Es ist darüber hinaus vorgeschrieben, dass diese Untersuchungen an zwei Tierarten durchgeführt werden müssen: einer Nagetierart (meist Ratte) und einer nicht-Nagetierart (oft Kaninchen). Voraussetzung ist, dass der Wirkstoff bei den ausgewählten Tierarten ebenfalls eine Wirkung zeigt. Ein Impfstoff sollte zum Beispiel bei der Tierart das Immunsystem auf die gleiche Weise aktivieren wie beim Menschen. Sollte das bei den üblichen Tierarten nicht der Fall sein, wird für solche Untersuchungen auch auf Primaten ausgewichen. Für die geeignete Tierart muss immer eine genaue Abwägung getroffen werden, damit ein Rückschluss auf das Risiko für den Menschen gezogen werden kann.

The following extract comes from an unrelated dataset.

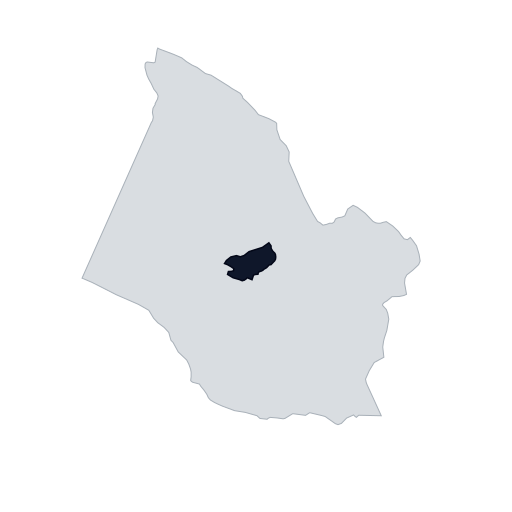 where Nakasongola sits in Uganda, rotated 114°
{"feature_id": "UGA-3090", "entity_name": "Nakasongola", "entity_type": "District", "adm_level": 1, "iso_a3": "UGA", "parent_name": "Uganda", "parent_adm1": "", "projection": "robinson", "projection_center": [32.471, 1.323], "detail": "fine", "context": "in_parent", "style": "filled", "palette": "ink", "viewbox_px": 512, "rotation_deg": 114, "n_neighbors": 0, "source": "natural_earth", "source_scale": "10m", "svg_char_len": 2988}
<svg xmlns="http://www.w3.org/2000/svg" viewBox="0 0 512 512"><g transform="rotate(114 256 256)"><path d="M347.0,405.9L340.9,405.9L331.0,405.9L321.1,405.9L311.2,405.9L301.3,405.9L291.4,405.9L281.5,405.9L271.6,405.9L261.7,405.9L251.8,405.9L241.9,405.9L232.0,405.9L222.1,405.9L212.2,405.9L202.3,405.9L192.4,405.9L182.5,405.9L176.6,405.9L175.4,405.7L174.6,405.5L170.9,406.3L167.0,409.0L162.9,410.2L158.5,409.7L158.0,410.1L155.7,410.0L152.5,409.8L149.6,410.5L147.4,412.9L145.2,417.1L141.1,421.8L137.9,426.1L135.2,429.1L129.1,434.0L125.7,435.4L124.0,435.2L123.0,434.3L121.1,428.0L119.9,427.0L107.8,430.2L106.0,430.3L106.2,428.3L105.3,413.5L105.2,404.4L106.7,398.7L107.6,392.1L107.7,386.3L109.9,376.5L109.1,370.6L112.0,349.9L112.7,346.5L113.8,336.5L115.6,333.4L117.2,332.2L119.2,326.1L123.2,316.3L125.9,311.3L125.3,300.2L125.8,292.7L126.4,291.1L132.2,288.3L139.8,281.3L143.0,273.2L147.5,268.0L156.2,264.6L182.1,236.6L194.1,221.5L199.4,213.8L199.6,211.0L200.6,207.4L198.5,204.5L196.0,201.9L195.1,199.6L193.0,198.4L189.9,198.4L187.8,196.7L185.5,193.3L183.2,191.2L175.8,191.3L170.2,187.9L170.3,183.1L172.5,173.8L176.8,163.2L177.0,160.2L176.4,157.7L175.4,155.6L173.4,153.4L171.6,150.9L173.0,143.2L175.7,135.7L178.0,131.9L180.1,127.7L179.5,124.3L176.3,122.6L178.0,119.2L181.4,113.5L188.0,107.8L193.8,104.0L197.7,103.9L205.2,107.0L212.0,110.6L215.8,110.8L220.3,109.3L229.8,102.9L232.0,104.9L234.8,108.8L237.8,115.2L243.7,118.1L246.5,120.1L248.6,120.7L249.7,120.2L251.9,115.2L254.7,112.4L259.7,109.0L270.8,106.2L278.7,105.4L282.0,104.8L287.6,103.2L296.5,98.0L305.2,104.7L314.7,105.9L323.9,105.9L326.7,103.9L328.3,102.3L337.9,91.4L351.0,76.6L359.7,97.4L362.6,98.7L362.2,100.5L361.5,102.2L367.2,107.3L374.2,109.9L376.7,112.5L376.9,115.3L374.5,127.5L375.0,131.0L377.3,143.2L381.4,145.9L385.1,158.3L392.6,163.5L393.7,165.0L395.4,171.0L397.7,177.5L399.5,179.0L400.6,179.4L402.8,186.3L401.5,190.2L403.2,202.1L406.0,212.7L406.8,225.3L406.8,230.9L406.7,234.3L406.1,239.1L404.8,241.9L402.4,244.6L399.8,248.8L397.5,253.4L396.0,255.6L397.1,262.5L396.8,264.2L396.2,265.1L392.8,266.1L388.5,268.0L385.9,269.8L382.2,273.3L379.2,277.0L375.3,288.0L368.7,296.6L367.6,299.4L361.3,304.6L358.6,310.9L356.9,318.6L354.5,324.2L349.2,331.8L348.0,343.8L348.2,367.8L346.8,395.2L347.0,405.9Z" fill="#d9dde1" stroke="#a8b0b8" stroke-width="1"/><path d="M250.9,236.9L252.8,237.0L254.1,237.5L257.8,238.8L258.7,240.3L262.4,241.6L264.9,243.4L266.2,243.9L267.5,244.9L269.2,246.8L270.3,247.1L271.9,246.8L273.0,248.9L274.4,250.5L279.3,250.0L279.4,255.2L281.1,255.8L282.1,256.5L282.7,256.7L283.1,257.6L283.6,257.8L284.0,258.1L284.2,258.8L284.3,259.6L284.2,260.4L284.3,261.8L285.2,268.1L284.4,274.5L281.4,274.9L280.1,272.3L278.6,270.5L276.6,271.1L275.9,274.5L275.5,278.5L275.7,281.7L272.1,281.2L267.1,278.6L263.6,274.0L263.1,270.0L260.3,267.0L254.8,264.1L245.5,253.6L238.7,249.6L240.7,246.3L242.0,245.8L243.2,244.9L244.8,242.6L245.8,239.9L246.8,238.8L248.8,237.6L250.9,236.9Z" fill="#0f172a" stroke="#020617" stroke-width="1.5"/></g></svg>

Ein weißes Kaninchen im Käfig.
Bei Kaninchen zeigt sich die schädliche Wirkung von Thalidomid, Foto: Understanding Animal Research

Aus der Vergangenheit lernen – Hätte man den Fall Contergan heute verhindern können?

Der Fall Contergan und die zahlreichen geschädigten Kinder haben schmerzlich aufgezeigt, wie wichtig eine ausführliche Prüfung von neuen Wirkstoffen vor dem Einsatz am Menschen ist. Durch die heute sehr strengen Richtlinien und Vorprüfungen im Tierversuch kann es zu so einem Vorfall nicht mehr kommen – Stört ein Wirkstoff die Entwicklung der Nachkommen, wird das frühzeitig in den präklinischen Studien entdeckt. Eine Prüfung des Wirkstoffs Thalidomid hätte den Skandal verhindern können. Spätere Prüfungen an schwangeren Tieren konnten die Teratogenität eindeutig belegen. Zwar zeigt sich die schädliche Wirkung auf die Ungeborenen nicht bei Ratten, jedoch bei Kaninchen und Primaten.